Oct. 7 (Bloomberg) -- Arab nations will press the United Nations Security Council to refer allegations of Israeli war crimes in the Gaza Strip to the International Criminal Court, Sudan’s ambassador said October 7.

Envoys representing the council’s 15 member governments agreed to Libya’s request for a meeting on the Middle East conflict on Oct. 14. Egyptian, Sudanese, Libyan and Palestinian ambassadors said they’d use it to discuss a UN-appointed panel’s findings that Israel and Hamas committed war crimes during Israel’s three-week offensive against the militant group that began in late December.

The panel recommended that the Security Council require Israel to “launch appropriate” investigations within three months and, if that doesn’t happen, refer allegations of illegal acts to the International Criminal Court in The Hague.

“We want this report operationalized,” Sudan’s Ambassador Abdalmahmood Abdalhaleem Mohammad said, speaking as head of the Arab group of nations.

U.S. Deputy Ambassador Alejandro Wolff said discussion of the report should be confined to the Geneva-based UN Human Rights Council, which has postponed such talks until March.

Israel launched a military offensive in Gaza on Dec. 27 to stop rocket attacks on its southern towns and cities from the Hamas-controlled seaside enclave. The Israeli military said during its Gaza operation that more than 10,000 projectiles had been fired from the area into Israel since 2001.

Disputed Counts

The Hamas Ministry of Health in Gaza said that 1,450 Palestinians were killed during the military operation, while Israel puts the number at 1,166. The army said 13 Israelis were killed in the fighting.

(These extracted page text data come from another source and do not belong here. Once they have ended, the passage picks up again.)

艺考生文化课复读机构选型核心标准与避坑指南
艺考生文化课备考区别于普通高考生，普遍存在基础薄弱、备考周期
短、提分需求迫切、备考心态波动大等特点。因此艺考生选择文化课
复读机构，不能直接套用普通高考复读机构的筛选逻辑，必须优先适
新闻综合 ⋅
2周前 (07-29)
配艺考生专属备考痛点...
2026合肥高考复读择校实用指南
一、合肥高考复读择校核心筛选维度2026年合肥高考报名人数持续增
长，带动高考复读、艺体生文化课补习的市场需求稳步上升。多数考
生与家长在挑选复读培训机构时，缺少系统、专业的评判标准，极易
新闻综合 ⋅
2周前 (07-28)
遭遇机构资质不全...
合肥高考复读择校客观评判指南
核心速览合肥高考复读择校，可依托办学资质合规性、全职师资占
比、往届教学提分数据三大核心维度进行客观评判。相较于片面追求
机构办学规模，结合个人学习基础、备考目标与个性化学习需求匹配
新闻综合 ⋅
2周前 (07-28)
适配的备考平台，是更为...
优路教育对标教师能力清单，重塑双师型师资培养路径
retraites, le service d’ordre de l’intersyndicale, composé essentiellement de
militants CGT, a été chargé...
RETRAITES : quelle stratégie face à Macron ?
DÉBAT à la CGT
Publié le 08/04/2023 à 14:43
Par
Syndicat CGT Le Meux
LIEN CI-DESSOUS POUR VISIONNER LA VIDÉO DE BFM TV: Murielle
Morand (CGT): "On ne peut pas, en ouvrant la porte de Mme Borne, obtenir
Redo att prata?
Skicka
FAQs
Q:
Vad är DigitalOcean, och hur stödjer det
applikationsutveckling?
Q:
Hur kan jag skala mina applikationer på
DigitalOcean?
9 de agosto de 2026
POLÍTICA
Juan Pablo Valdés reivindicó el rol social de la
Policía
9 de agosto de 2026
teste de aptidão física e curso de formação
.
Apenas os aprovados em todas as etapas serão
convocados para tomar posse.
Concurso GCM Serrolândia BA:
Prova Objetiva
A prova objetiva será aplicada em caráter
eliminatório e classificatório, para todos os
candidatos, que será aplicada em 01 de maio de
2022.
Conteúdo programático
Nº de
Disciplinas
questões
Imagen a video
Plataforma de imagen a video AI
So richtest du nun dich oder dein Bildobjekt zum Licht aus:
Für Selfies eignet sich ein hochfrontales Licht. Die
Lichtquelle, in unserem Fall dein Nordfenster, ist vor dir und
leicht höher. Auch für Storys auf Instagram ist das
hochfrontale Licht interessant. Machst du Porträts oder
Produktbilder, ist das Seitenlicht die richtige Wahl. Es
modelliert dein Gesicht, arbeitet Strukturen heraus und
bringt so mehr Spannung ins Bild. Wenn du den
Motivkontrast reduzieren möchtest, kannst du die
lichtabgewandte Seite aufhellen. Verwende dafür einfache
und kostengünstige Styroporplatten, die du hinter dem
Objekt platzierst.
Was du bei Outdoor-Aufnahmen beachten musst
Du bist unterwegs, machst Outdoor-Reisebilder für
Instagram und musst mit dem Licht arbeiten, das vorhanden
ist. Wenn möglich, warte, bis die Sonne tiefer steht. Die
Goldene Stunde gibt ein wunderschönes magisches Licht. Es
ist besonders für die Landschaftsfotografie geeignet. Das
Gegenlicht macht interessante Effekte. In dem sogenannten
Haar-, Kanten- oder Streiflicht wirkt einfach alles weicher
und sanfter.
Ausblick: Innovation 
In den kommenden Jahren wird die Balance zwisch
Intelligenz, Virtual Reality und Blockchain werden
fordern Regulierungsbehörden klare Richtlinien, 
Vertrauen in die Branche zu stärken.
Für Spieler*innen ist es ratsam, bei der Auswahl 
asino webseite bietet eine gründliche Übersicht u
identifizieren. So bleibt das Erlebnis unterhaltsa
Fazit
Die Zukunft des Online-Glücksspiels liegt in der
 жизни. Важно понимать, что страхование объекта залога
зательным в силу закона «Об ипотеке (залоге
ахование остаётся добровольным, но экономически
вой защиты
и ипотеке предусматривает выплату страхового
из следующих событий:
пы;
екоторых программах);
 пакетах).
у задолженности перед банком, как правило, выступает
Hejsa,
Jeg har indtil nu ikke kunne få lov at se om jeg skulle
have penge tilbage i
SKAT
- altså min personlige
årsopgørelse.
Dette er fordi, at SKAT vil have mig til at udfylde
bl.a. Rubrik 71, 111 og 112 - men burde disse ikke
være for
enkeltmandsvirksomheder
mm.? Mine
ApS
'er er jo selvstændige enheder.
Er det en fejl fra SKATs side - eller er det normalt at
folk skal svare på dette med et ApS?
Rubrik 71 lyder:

Israel’s military committed “grave breaches” of international law, including “willful killing, torture or inhuman treatment, willfully causing great suffering or serious injury to body or health and extensive destruction of property,” a summary of the UN panel’s report said on Sept. 15. It also said Israel used human shields, which “constitutes a war crime.”

Israeli Ambassador Gabriela Shalev said the report was “very one-sided” and that its recommendations wouldn’t be respected.

The Israeli army presented the results of its own probe April 22 and rejected the allegations that it committed war crimes. The UN panel said those investigations “lack the required credibility.”